_DIRECTIONS_
Among the lines below, which ones contain the word "Яндекс"? Copy every such line.

Extracted page text data:
━━━

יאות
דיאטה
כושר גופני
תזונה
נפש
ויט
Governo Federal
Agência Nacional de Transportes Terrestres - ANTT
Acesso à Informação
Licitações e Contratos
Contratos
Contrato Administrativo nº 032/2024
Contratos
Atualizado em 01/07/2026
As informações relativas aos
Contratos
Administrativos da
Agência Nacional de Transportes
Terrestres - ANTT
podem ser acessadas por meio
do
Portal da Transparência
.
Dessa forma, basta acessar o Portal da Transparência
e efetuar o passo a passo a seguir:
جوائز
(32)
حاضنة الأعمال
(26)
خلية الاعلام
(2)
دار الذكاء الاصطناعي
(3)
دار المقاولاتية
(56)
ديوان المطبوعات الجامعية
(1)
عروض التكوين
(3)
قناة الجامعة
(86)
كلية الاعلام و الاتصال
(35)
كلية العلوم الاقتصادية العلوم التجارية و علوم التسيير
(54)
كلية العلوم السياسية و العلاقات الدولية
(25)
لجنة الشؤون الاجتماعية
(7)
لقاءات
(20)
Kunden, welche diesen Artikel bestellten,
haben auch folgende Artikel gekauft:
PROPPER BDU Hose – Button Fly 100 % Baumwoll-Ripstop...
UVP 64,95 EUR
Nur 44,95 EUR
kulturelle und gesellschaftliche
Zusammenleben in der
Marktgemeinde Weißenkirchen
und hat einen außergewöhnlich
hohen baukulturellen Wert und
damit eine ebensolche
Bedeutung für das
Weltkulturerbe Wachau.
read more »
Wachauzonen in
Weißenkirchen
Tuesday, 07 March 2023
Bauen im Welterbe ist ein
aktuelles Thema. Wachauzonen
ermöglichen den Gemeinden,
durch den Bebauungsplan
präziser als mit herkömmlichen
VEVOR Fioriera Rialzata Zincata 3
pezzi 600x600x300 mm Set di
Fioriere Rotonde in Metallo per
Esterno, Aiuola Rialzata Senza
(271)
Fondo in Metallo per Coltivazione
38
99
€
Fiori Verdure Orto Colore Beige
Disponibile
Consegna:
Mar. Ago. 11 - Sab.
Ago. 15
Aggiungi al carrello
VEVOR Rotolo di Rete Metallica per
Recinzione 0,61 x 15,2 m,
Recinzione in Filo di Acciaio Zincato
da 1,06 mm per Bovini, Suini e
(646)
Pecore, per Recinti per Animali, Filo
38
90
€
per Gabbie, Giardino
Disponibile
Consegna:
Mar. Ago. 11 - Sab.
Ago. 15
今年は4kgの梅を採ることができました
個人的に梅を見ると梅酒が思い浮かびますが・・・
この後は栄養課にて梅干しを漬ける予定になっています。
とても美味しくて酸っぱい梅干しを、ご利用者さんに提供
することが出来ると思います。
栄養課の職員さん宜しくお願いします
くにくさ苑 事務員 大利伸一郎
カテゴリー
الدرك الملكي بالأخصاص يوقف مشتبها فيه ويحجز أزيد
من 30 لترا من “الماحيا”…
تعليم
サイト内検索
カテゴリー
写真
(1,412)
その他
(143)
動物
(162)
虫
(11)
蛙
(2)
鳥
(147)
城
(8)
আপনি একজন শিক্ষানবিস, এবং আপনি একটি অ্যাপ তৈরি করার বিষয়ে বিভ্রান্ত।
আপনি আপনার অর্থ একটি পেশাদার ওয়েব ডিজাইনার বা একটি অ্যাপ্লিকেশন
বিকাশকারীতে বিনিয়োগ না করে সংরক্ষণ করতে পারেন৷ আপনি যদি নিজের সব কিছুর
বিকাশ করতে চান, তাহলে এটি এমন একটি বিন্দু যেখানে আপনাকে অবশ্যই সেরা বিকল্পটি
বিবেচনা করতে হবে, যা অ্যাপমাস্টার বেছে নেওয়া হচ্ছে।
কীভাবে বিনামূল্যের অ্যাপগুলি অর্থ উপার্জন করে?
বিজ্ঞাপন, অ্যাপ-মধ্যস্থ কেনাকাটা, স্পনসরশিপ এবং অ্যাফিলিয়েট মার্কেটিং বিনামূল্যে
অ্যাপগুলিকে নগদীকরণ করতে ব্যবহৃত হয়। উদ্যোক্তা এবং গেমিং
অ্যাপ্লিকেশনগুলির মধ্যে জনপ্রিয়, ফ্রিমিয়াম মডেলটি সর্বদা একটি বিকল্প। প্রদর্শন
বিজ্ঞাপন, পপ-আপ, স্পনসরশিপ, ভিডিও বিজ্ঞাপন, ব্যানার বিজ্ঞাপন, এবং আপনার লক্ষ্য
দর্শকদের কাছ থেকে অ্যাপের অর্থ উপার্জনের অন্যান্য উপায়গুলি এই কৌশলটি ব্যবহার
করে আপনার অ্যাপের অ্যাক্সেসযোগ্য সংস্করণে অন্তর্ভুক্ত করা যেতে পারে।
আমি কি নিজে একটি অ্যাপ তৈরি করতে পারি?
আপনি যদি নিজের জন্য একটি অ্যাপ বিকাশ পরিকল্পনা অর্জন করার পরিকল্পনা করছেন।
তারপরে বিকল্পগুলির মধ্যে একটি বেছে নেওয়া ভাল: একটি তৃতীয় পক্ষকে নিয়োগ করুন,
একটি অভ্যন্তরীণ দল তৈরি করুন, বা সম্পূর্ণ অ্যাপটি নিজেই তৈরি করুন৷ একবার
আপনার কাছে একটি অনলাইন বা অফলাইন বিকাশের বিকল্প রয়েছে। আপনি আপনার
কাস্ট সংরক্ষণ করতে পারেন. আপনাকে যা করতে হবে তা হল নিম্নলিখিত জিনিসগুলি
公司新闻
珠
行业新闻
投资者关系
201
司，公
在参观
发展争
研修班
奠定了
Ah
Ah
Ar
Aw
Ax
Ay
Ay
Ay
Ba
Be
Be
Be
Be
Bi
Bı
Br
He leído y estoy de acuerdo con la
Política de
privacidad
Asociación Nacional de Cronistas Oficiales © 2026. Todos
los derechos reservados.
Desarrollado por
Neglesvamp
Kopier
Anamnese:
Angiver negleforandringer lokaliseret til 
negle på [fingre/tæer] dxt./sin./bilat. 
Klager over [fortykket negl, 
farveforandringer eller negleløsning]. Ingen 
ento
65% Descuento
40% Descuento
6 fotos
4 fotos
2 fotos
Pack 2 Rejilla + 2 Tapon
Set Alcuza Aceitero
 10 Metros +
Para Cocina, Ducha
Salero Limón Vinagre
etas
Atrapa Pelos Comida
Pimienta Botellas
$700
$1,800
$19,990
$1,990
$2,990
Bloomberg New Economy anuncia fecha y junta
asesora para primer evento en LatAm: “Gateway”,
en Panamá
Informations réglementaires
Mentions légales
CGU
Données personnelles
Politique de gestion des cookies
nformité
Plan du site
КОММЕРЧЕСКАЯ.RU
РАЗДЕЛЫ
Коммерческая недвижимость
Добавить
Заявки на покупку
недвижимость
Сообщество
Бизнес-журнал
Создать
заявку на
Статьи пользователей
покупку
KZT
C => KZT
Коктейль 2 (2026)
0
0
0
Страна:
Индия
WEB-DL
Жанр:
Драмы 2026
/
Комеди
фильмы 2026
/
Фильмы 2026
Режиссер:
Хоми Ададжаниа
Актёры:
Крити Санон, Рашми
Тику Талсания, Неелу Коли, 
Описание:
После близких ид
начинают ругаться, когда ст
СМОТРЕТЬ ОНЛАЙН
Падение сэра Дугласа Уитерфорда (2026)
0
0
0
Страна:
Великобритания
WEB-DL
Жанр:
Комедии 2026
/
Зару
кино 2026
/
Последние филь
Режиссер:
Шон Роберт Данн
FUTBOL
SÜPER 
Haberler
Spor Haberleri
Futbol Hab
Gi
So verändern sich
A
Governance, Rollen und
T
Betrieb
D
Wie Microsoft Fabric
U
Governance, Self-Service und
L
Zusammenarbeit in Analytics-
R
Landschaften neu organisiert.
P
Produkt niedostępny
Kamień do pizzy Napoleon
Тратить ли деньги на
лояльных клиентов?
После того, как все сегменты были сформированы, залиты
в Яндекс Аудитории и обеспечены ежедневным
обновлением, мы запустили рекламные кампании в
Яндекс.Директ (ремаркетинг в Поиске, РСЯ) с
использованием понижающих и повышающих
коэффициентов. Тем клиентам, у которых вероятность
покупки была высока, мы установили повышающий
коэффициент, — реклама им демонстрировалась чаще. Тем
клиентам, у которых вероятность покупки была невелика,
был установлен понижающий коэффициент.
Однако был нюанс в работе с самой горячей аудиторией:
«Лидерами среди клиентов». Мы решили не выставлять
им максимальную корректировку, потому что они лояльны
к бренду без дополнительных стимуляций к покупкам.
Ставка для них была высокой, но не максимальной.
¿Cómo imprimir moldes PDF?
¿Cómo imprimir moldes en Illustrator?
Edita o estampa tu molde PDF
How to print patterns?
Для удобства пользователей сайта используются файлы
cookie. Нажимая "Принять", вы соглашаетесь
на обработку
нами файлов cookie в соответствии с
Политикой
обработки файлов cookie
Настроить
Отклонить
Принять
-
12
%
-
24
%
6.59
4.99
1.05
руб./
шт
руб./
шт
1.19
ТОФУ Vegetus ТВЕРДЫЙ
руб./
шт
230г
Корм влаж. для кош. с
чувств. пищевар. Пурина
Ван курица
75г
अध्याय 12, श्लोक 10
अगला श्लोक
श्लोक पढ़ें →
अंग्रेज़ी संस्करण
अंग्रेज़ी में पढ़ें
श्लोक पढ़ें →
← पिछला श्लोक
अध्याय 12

━━━

_PROBLEM SOLUTION_
в Яндекс Аудитории и обеспечены ежедневным
Яндекс.Директ (ремаркетинг в Поиске, РСЯ) с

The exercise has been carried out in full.